Thomas Mitchell Buffington was born October 15, 1855, in Going Snake District of the Cherokee Nation, Indian Territory, now in Adair County, Oklahoma. His parents were Ezekiel Buffington, who was born in Georgia in 1807 and settled in Oklahoma Territory in 1835 as part of the Cherokee diaspora. His mother was Louisa (Newman) Buffington, who was born in Tennessee in 1817 and died in 1898. Buffington was one of eight children. Buffington married Susie Woodall in 1878 (b.1857-d.1891); she was a school teacher.
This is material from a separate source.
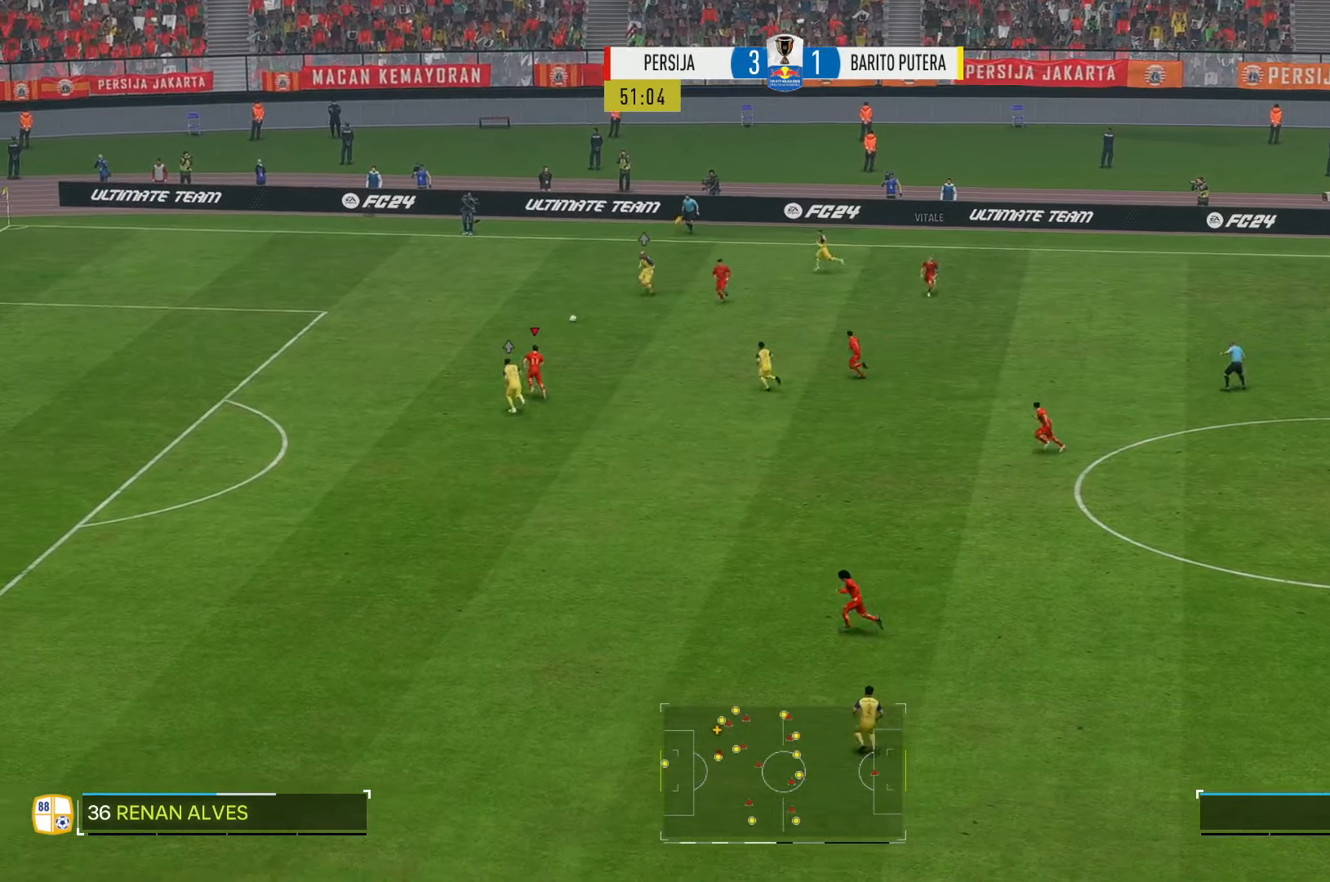
{"buttons": ["R2"], "left_stick": "down-left", "right_stick": "center", "events": []}
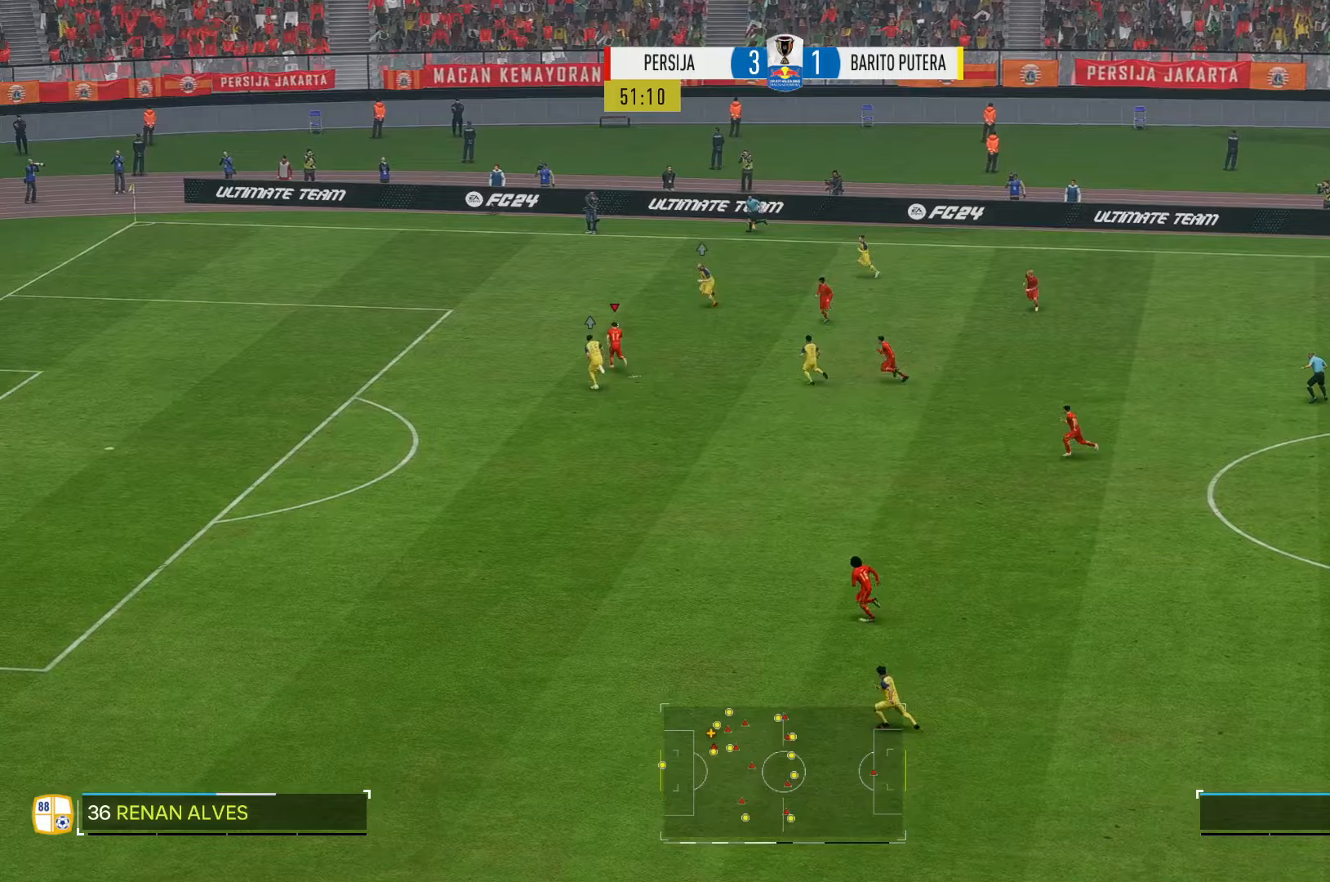
{"buttons": ["R2"], "left_stick": "down-left", "right_stick": "center", "events": []}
Four years after his first wife's death, he married E. Gray, a teacher in the Cherokee schools.

Thomas Buffington became active in Cherokee politics and aligned himself with the Downing party. In 1889 he was elected district judge for the Delaware district, but resigned in order to serve as senator, for which he was elected in 1891. He served as temporary Principal Chief of the Cherokee Nation from the 14th to the 23rd of December, 1891, upon the deaths of the Principal Chief Joel B. Mayes and the Second Chief Henry Chambers, as he had right of succession, being president of the Senate. He was appointed as a delegate to Washington, D.C. to represent the Cherokee Nation before the United States Congress. There he supported passage of the Curtis Act of 1898, which weakened tribal governments, brought all persons in the territory under federal law, and facilitated land allotments.

He later served as mayor of Vinita. In 1899 he resigned as mayor and ran for the office of Principal Chief and won, serving until 1903.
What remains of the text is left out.